== Task brief ==
Carry on the interview below with John Light, the Gloucestershire County Cricket Club chairman, starting after its last sentence.
* Begin Selected excerpt *
PUBLISHED: 13:39 31 January 2010 | UPDATED: 16:02 20 February 2013

john Light

john Light

Katie Jarvis finds out how a 'slow Cotswold farm child' went on to become chairman of Gloucestershire County Cricket club. Pictures by Shaun Thompson

It started on top of Sheepscombe Hill... John Light's father was the first post-war captain of


the village's cricket team, "and if you grew up in Gloucestershire, as I did, in a family where


there wasn't too much money about, you passed your time playing cricket in summer and


football in winter," John Light says.


When the young John showed promise, his father speculated he might one day play for Gloucestershire. "But I told him I'd rather aim for the committee instead. 'John,' he replied, 'a working class Cotswold lad has more chance of passing through the eye of a needle than getting onto that committee.'"


He'd be delighted to know his son not only made the committee of Gloucestershire County


Cricket Club, but became its excellent chairman in 2006.


Now retired after a distinguished career in teaching, particularly in underprivileged areas of


the country, he is married to Penny, who is training for ordination into the priesthood. John


has three children from his first marriage: John Light, the actor; Liz, who runs a youth


theatre company in Birmingham; and Sue, who splits her life between Thailand and England.



Where do you live and why?


In central Cirencester: having moved here from London, where we lived for so long, the speed of getting to places in the car is a joy. Penny is studying for ordination and will serve her curacy in Cirencester parish, which will be an absolute joy. The welcome we've received here has been warm and wonderful.



How long have you lived in the Cotswolds?


I was born in Sheepscombe in 1940 and left to go to Reading University to read history in '59; but with mum and dad living here, I would visit continuously. It was a shock to realise I could get to university; I'd been brought up in villages where you would touch your forelock to your employer. I went to Cirencester Grammar School (now Deer Park) when Peter Maxwell Davies, the current Master of the Queen's Music, was teaching there. At the time, he was quoted in the Times Educational Supplement as saying what a terrible task it was to have to teach 'slow Cotswold farm children'. Nine of us from my year went on to university, four of us - by his definition - being 'slow Cotswold farm children': an awful phrase. I found university hugely exciting, especially meeting so many people from overseas for the first time.
* End Selected excerpt *
* Begin Information supplied *
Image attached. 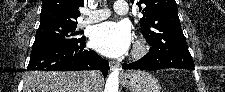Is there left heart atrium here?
Wrapping results in <instances>:
<instances>
[{
	"instance_id": "39dd6f15",
	"label": "left heart atrium",
	"mask_w": 225,
	"mask_h": 92,
	"mask_svg": "<svg viewBox=\"0 0 225 92\" xmlns=\"http://www.w3.org/2000/svg\"><path fill=\"white\" fill-rule=\"evenodd\" d=\"M91 45L108 57H119L127 52L131 43V31L125 22H104L91 32Z\"/></svg>"
}]
</instances>
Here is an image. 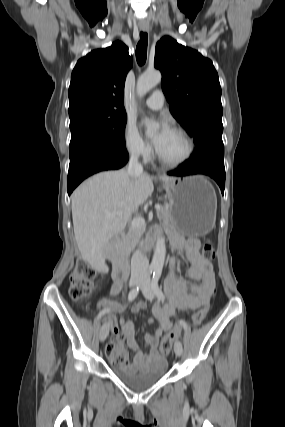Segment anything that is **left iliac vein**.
<instances>
[{
    "instance_id": "4c4485c4",
    "label": "left iliac vein",
    "mask_w": 285,
    "mask_h": 427,
    "mask_svg": "<svg viewBox=\"0 0 285 427\" xmlns=\"http://www.w3.org/2000/svg\"><path fill=\"white\" fill-rule=\"evenodd\" d=\"M141 291L146 299L150 301L153 300L154 290L152 288L151 281L148 276H146L141 283ZM174 351L177 356H181L183 353V346L179 340H177L174 344Z\"/></svg>"
}]
</instances>
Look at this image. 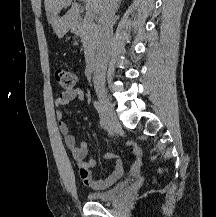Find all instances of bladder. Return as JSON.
<instances>
[{
    "label": "bladder",
    "mask_w": 216,
    "mask_h": 217,
    "mask_svg": "<svg viewBox=\"0 0 216 217\" xmlns=\"http://www.w3.org/2000/svg\"><path fill=\"white\" fill-rule=\"evenodd\" d=\"M124 184H118L108 191H89L86 197L91 202H109L116 198L124 189Z\"/></svg>",
    "instance_id": "obj_1"
}]
</instances>
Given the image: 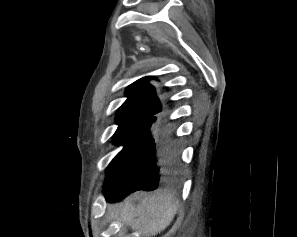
* End Information supplied *
== Answer to this task ==
What's your idea of a perfect weekend in the Cotswolds?


Easy! Early Saturday morning to Tesco: friendly, cheerful customers and staff; back home to unpack; walk into Cirencester - farmers' market; The Wonderwall Gallery; coffee or tea in Corner Stone where I'm allowed a piece of cake! Then Forest Green football in the afternoon. I love that journey: through Minchinhampton, across the common, down the 'W' and up the other side. What's more, whether it's a win or a loss, the factor that transcends all others is the exciting story of a village club rising to the edge of the football league: I love going.


Saturday evening will be a drive to a Cotswold pub; then I'll sit down and devour the local papers (I'm a journalist manqu!): the Stroud News and Journal and the Wilts and Gloucestershire Standard. I even read the planning applications.


Sunday is spent supporting Penny, followed by lunch either in the Oddfellows or the Twelve Bells - both excellent. Sunday lunches at the Twelve Bells are gargantuan; marvellous landlord - admirably arch, acid and acerbic.



If money were no object, where would you live in the Cotswolds?


My heart's still in Sheepscombe, but the price of houses, the hills, and the lack of public transport mean it's probably not a good idea.



Where are you least likely to live in the Cotswolds?


Bourton-on-the-Water: lovely to visit; too many people to live there. Nor in Gloucester (which is in the Vale not the Cotswolds), which should be a lot better than it is: I hope the regeneration work goes well. The area around the cathedral is magnificent, but the '50s and '60s development is dreadful. While I was watching our second team play cricket at Hatherley recently, I happened to chat to two men who regularly go on holiday to cathedral cities. They told me that, apart from Derby, ours is the worst.



Where's the best pub in the area?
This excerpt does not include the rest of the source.